Historic house in Missouri, United States

Frederick Krause Mini Mansion, also known as the Ben Ferrel Platte County Museum, is a historic mansion located at Platte City, Platte County, Missouri. It was built in 1882-1883 by Frederic Krause, an immigrant from Prussia. The mini mansion is a two-story, modified "T"-plan, Second Empire style red brick building with limestone corner quoins and foundation. It is topped by a mansard roof with gray-blue and rose hexagonal slate. The roof and porches are crested with ornamental cast iron work. The home is referred to as a 'mini' mansion because it shares several architectural features with the Missouri Governor's Mansion built in 1871 (to include the brick and limestone construction and mansard roof). An interior, bronze fireplace surround also represents similar design to the white marble one found in the Governor's Mansion in Jefferson City.

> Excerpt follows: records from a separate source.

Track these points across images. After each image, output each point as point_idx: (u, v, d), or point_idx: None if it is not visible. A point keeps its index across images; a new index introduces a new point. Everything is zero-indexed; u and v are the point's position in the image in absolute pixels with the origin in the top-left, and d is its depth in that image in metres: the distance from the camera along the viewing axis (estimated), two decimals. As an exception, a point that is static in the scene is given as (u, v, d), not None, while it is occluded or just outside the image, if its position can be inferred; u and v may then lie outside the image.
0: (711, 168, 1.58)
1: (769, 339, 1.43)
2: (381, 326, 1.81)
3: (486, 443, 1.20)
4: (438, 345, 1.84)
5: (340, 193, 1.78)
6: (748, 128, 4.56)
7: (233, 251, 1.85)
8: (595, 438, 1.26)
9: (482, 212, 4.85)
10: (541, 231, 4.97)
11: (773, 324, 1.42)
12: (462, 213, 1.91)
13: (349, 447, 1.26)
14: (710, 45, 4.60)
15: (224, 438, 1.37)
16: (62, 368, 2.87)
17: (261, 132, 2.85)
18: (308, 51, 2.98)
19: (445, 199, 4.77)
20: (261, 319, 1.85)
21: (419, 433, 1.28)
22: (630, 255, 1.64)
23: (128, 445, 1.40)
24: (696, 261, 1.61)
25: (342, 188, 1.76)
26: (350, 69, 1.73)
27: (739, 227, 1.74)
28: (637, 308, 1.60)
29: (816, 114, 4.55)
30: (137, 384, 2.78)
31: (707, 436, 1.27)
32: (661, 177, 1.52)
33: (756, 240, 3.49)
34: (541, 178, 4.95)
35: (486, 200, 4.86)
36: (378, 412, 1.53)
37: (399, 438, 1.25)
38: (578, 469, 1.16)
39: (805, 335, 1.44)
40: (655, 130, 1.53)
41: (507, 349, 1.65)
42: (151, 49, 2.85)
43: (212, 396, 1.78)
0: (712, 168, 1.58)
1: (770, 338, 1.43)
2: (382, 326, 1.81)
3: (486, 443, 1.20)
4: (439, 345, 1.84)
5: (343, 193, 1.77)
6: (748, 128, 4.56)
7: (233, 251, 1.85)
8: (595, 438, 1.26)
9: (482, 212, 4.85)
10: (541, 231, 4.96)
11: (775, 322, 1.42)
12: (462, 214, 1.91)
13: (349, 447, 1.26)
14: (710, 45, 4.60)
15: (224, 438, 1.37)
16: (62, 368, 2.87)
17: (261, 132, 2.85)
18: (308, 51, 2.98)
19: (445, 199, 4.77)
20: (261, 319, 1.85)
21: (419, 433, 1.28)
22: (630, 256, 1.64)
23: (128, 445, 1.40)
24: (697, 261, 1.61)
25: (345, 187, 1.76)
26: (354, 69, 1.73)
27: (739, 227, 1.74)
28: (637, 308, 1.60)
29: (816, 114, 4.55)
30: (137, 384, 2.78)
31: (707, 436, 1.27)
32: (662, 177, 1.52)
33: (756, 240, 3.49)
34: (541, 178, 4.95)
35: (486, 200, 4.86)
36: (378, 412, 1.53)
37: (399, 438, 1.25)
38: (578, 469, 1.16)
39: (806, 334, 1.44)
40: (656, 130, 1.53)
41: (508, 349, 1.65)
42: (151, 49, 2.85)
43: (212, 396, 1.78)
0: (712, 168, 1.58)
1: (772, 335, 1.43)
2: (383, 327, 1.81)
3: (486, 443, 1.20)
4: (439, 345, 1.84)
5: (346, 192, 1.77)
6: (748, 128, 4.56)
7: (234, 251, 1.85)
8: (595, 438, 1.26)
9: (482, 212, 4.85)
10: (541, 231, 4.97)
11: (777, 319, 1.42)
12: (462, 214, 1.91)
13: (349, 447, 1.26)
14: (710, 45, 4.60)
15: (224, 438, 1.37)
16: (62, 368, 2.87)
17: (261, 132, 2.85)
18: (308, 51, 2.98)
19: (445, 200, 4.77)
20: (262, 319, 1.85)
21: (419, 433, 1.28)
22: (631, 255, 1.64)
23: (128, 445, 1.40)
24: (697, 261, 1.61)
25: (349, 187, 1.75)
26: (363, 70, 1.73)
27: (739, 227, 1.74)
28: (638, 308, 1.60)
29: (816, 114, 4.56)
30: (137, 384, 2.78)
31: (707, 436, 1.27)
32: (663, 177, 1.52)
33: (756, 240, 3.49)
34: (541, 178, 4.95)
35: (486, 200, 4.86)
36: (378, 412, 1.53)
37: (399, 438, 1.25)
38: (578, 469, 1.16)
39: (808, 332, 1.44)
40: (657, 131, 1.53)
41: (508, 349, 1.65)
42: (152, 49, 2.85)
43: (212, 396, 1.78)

The Krause mini mansion houses the Ben Ferrel Museum and genealogical and historical research room for the Platte County Historical Society known by the acronym PCHS. The Platte County Historical Society owns and operates the building which opened to the public in 1985. The museum's collection presents regional history with furnishings and items donated entirely from local families and dating mainly from the mid-1800s to 1920. The museum features exhibits and other special events related to local history and the mini mansion's history.

The Krause mini mansion was listed on the National Register of Historic Places in 1978.